Nous pouvons lire dans la littérature de la théorie de la guerre juste que cette considération n’est pas formalisée dans le droit international, car elle amène un désavantage quant aux possibilités des États faibles de mener une guerre juste (Orend 2008 : 7). Les commissaires, eux, réifient plutôt les relations de pouvoir telles qu’institutionnalisées par le Conseil de sécurité. Ils affirment en effet qu’une intervention à des fins humanitaires ne peut être déclenchée si elle a des chances de provoquer un conflit encore plus important.
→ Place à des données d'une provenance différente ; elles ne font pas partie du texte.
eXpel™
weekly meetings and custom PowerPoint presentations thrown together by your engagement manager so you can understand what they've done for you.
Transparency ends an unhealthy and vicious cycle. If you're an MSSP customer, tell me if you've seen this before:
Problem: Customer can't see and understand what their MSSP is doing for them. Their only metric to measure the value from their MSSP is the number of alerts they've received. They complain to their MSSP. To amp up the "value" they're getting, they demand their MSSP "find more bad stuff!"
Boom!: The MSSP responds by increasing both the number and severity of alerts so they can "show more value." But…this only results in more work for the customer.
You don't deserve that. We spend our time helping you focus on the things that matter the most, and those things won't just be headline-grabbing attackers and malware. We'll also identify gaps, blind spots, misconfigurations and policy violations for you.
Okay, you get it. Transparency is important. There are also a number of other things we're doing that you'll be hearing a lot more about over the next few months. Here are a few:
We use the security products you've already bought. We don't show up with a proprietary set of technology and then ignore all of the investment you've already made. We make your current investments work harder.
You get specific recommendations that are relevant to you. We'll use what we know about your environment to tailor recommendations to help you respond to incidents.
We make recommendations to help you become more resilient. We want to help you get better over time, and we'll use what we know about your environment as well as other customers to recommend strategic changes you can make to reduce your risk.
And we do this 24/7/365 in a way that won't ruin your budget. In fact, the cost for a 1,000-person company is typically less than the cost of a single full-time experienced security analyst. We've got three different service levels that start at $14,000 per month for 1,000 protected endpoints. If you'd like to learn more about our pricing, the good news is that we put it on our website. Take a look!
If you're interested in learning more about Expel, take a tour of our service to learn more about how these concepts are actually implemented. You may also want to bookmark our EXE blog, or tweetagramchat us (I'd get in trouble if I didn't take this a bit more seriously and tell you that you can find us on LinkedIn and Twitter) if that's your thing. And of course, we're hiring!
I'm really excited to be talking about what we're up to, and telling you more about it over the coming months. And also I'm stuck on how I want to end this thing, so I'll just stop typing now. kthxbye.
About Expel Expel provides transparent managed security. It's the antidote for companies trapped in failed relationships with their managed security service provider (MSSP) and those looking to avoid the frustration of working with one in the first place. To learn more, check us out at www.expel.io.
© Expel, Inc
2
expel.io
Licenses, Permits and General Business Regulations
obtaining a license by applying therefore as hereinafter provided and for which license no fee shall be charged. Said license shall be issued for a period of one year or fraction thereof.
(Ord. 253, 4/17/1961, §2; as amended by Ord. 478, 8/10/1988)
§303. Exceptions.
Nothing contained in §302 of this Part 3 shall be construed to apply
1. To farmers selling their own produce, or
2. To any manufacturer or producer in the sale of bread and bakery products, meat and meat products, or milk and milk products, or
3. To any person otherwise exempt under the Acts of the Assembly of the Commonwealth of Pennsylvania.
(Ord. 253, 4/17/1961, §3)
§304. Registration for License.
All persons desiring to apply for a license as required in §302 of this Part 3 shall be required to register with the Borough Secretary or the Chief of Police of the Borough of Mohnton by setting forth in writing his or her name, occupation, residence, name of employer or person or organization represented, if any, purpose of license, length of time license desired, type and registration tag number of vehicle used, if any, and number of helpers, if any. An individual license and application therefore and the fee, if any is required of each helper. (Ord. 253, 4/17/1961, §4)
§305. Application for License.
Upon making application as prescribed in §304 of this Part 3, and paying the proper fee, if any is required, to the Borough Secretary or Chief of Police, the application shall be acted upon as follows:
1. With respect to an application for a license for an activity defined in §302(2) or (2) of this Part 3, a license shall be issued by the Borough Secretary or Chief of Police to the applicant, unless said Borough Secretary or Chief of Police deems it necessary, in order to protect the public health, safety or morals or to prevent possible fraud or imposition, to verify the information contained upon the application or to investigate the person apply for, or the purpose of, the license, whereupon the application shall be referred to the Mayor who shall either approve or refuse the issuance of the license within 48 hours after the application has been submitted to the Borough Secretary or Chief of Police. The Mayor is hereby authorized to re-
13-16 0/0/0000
Pour cette raison, les membres de la commission conviennent que l’application de la considération des perspectives raisonnables « [...] would on purely utilitarian grounds be likely to preclude military action against any one of the five permanent members of the Security Council [i.e. China, France, Russia, United Kingdom and United States] even if all the other conditions for intervention described here were met » (ICISS 2001a : 37 §4.42). Ainsi, les commissaires mettent l’accent sur une position qui suppose les doubles standards : « the reality that interventions may not be able to be mounted in every case where there is justification for doing so, is no reason for them not to be mounted in any case » (ICISS 2001a : 37 §4.42).

La sixième considération du jus ad bellum est la proportionnalité des moyens. Les commissaires affirment qu’une intervention à des fins humanitaires projetée doit, dans son ampleur, dans sa durée et dans son intensité « be the minimum necessary to secure the humanitarian objective in question » (ICISS 2001a : 37 §4.39).